* Begin SELECTED EXTRACT *

The gunfight between Davis Tutt and Wild Bill Hickok on July 21, 1865, was to be recorded as the first quick-draw duel on the American frontier. While this has not been disputed, there was another very significant aspect to the duel: Hickok emerged as the most famous gunfighter—often, the term “shootist” was used—on the frontier. When the duel was detailed in an article published eighteen months later in Harper’s New Monthly Magazine, Hickok, not yet thirty years old, was catapulted from local folk hero to national legend … and thereby, he became a marked man. During the ensuing decade, many men with six-shooters on their hips would measure themselves against the Hickok legend, and a few would ponder the value to their own reputations by gunning him down.
The duel took place in Springfield, Missouri. From the perspective of today, this town would not be considered part of the American West, but in the 1860s, Missouri and Kansas and Nebraska comprised much of the mid-American frontier. In July 1865, Springfield was one of the jumping-off points for people heading west, to Kansas next door or beyond to what had been known before the Civil War as the Great American Desert.

* End SELECTED EXTRACT *
* Begin EXTRACTED ENTRIES *

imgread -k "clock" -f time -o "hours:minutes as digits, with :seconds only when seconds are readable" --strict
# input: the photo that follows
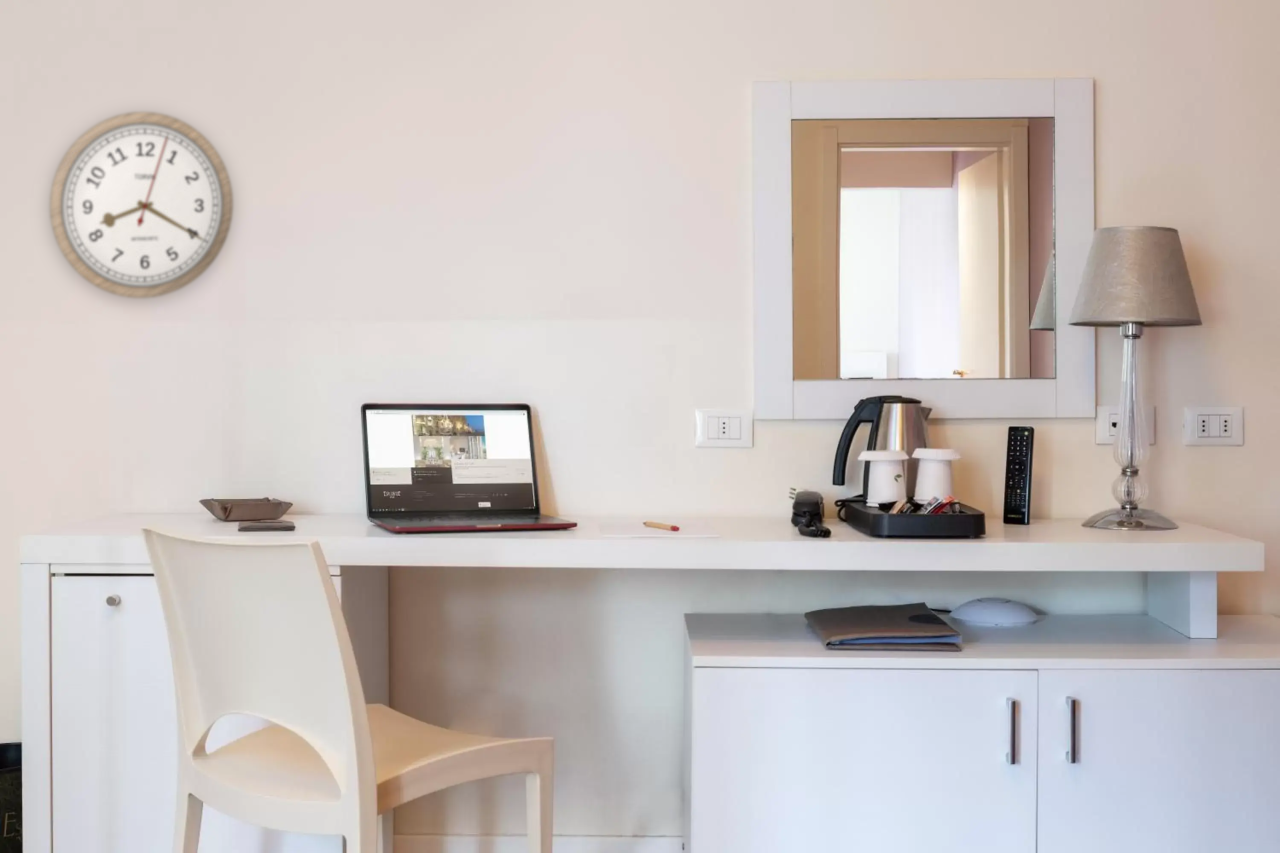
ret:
8:20:03
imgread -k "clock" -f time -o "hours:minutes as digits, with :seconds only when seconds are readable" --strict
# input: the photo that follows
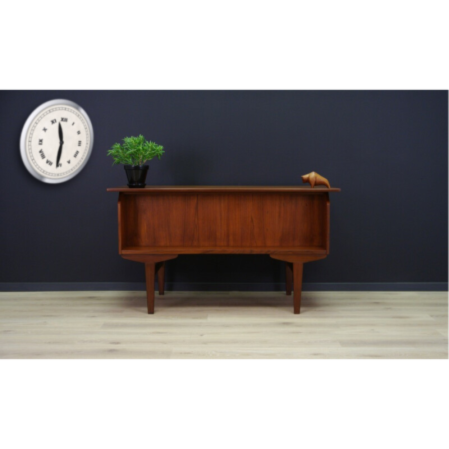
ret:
11:31
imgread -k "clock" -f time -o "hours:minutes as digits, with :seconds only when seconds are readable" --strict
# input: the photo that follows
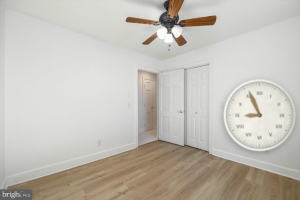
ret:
8:56
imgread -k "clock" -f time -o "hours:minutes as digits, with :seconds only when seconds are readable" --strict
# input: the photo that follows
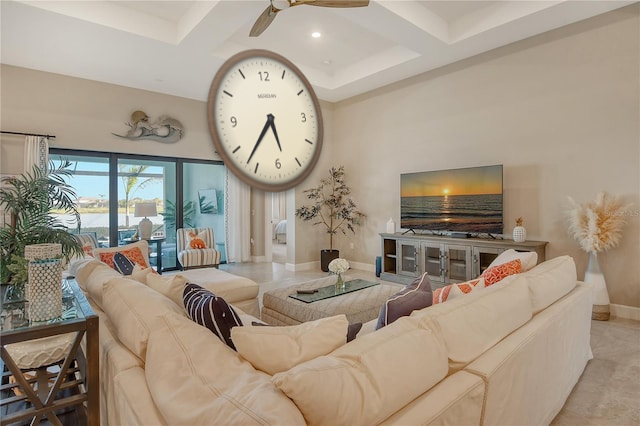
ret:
5:37
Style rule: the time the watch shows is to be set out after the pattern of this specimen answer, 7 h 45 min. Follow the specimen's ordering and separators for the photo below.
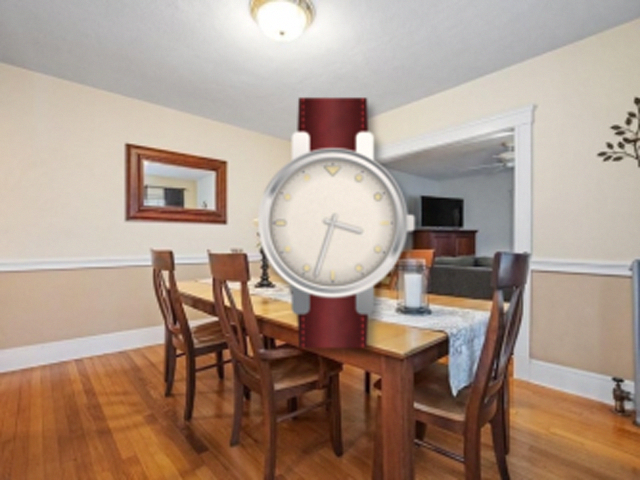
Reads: 3 h 33 min
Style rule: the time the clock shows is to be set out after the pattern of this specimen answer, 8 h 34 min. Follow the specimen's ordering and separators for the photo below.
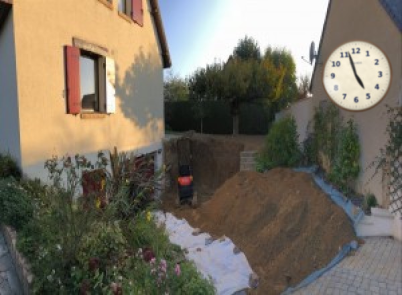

* End EXTRACTED ENTRIES *

**THE EXERCISE:**
Continue the account of the 1865 Hickok–Tutt duel in Springfield from its last sentence, in the same historical register.

**EXERCISE OUTPUT:**
The participants in the “High Noon”–like shoot-out had once been friends. Davis Tutt had been born in Yellville, Arkansas, in 1836, and thus was or close to twenty-nine years old on that fateful July day. The Tutts were well known in Arkansas politics until the Tutt-Everett War. Also known as the Marion County War, it began when two prominent families took opposite sides in the presidential election of 1844 involving Henry Clay and the winner, James Polk. There were escalating confrontations—a scenario to be repeated decades later by the Hatfield and McCoy families—until 1850, when Hansford “Hamp” Tutt, Davis’s father, was ambushed and shot. On his deathbed, he requested that there be no revenge and no more fighting over politics, and the war ended.
The younger Tutt enlisted in the Twenty-Seventh Arkansas Infantry Regiment in 1862 and fought on the Confederate side during the Civil War, seeing action in Mississippi and elsewhere. At the war’s conclusion in April 1865, Tutt was sent home, but by then, Arkansas had lost its allure. Like thousands of other postwar young men, he turned his attention west. First, though, he ambled north, into Missouri, stopping for a spell in Springfield. Soon afterward, Hickok hit town, another postwar drifter killing time at the city’s gaming tables.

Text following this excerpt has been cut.